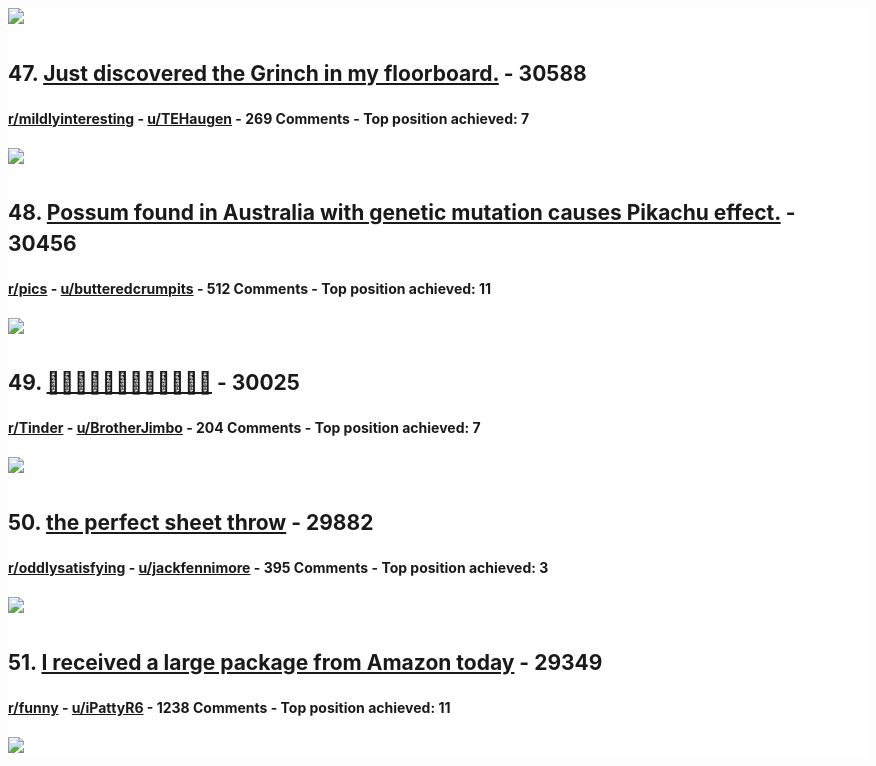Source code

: <a href="https://i.imgur.com/df3Tp8V.jpg"><img src="https://a.thumbs.redditmedia.com/XYKdQ1ySs7CVreb-6C2bWks8ynayhv6AY3-KQ5Grxg8.jpg"></img></a>

## 47. [Just discovered the Grinch in my floorboard.](http://reddit.com/r/mildlyinteresting/comments/a240rd/just_discovered_the_grinch_in_my_floorboard/) - 30588
#### [r/mildlyinteresting](http://reddit.com/r/mildlyinteresting) - [u/TEHaugen](http://reddit.com/u/TEHaugen) - 269 Comments - Top position achieved: 7

<a href="https://i.redd.it/gfgtpk5bto121.jpg"><img src="https://b.thumbs.redditmedia.com/bFBKNVAoNbDlDtqHPa0oEw4ZmDOc8QH9VRan5lSsdcw.jpg"></img></a>

## 48. [Possum found in Australia with genetic mutation causes Pikachu effect.](http://reddit.com/r/pics/comments/a1ywy2/possum_found_in_australia_with_genetic_mutation/) - 30456
#### [r/pics](http://reddit.com/r/pics) - [u/butteredcrumpits](http://reddit.com/u/butteredcrumpits) - 512 Comments - Top position achieved: 11

<a href="https://i.redd.it/m4m5xz3crk121.jpg"><img src="https://a.thumbs.redditmedia.com/A7Le0vfc2Yuljo1VE15hESduzWYZ2auI3auVUiHQCj8.jpg"></img></a>

## 49. [🦐🍤🦐🍤🦐🍤🦐🍤🦐🍤🦐🍤](http://reddit.com/r/Tinder/comments/a24vw1/_/) - 30025
#### [r/Tinder](http://reddit.com/r/Tinder) - [u/BrotherJimbo](http://reddit.com/u/BrotherJimbo) - 204 Comments - Top position achieved: 7

<a href="https://i.redd.it/gxu69ft1bp121.jpg"><img src="https://b.thumbs.redditmedia.com/RcFAWXXxsmVofLsvj9evQGXhceWXVBTCLDgqqxFQt-s.jpg"></img></a>

## 50. [the perfect sheet throw](http://reddit.com/r/oddlysatisfying/comments/a28jii/the_perfect_sheet_throw/) - 29882
#### [r/oddlysatisfying](http://reddit.com/r/oddlysatisfying) - [u/jackfennimore](http://reddit.com/u/jackfennimore) - 395 Comments - Top position achieved: 3

<a href="https://i.imgur.com/WKGNFZD.gifv"><img src="https://a.thumbs.redditmedia.com/6nODnVOHGogmUR31YHCXmr5DR1d1dVNbAVBXNRRc_h0.jpg"></img></a>

## 51. [I received a large package from Amazon today](http://reddit.com/r/funny/comments/a25e2j/i_received_a_large_package_from_amazon_today/) - 29349
#### [r/funny](http://reddit.com/r/funny) - [u/iPattyR6](http://reddit.com/u/iPattyR6) - 1238 Comments - Top position achieved: 11

<a href="https://v.redd.it/lbliljvwkp121"><img src="https://a.thumbs.redditmedia.com/N44YmlaZFiGKKGuxRVxQnwY8oioJU4dBiZ0Kwk9g0w0.jpg"></img></a>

▶ _What is required_
Read the entries above and find each line holding the word "Tinder". Copy it out.

▶ _Answer section_
## 49. [🦐🍤🦐🍤🦐🍤🦐🍤🦐🍤🦐🍤](http://reddit.com/r/Tinder/comments/a24vw1/_/) - 30025
#### [r/Tinder](http://reddit.com/r/Tinder) - [u/BrotherJimbo](http://reddit.com/u/BrotherJimbo) - 204 Comments - Top position achieved: 7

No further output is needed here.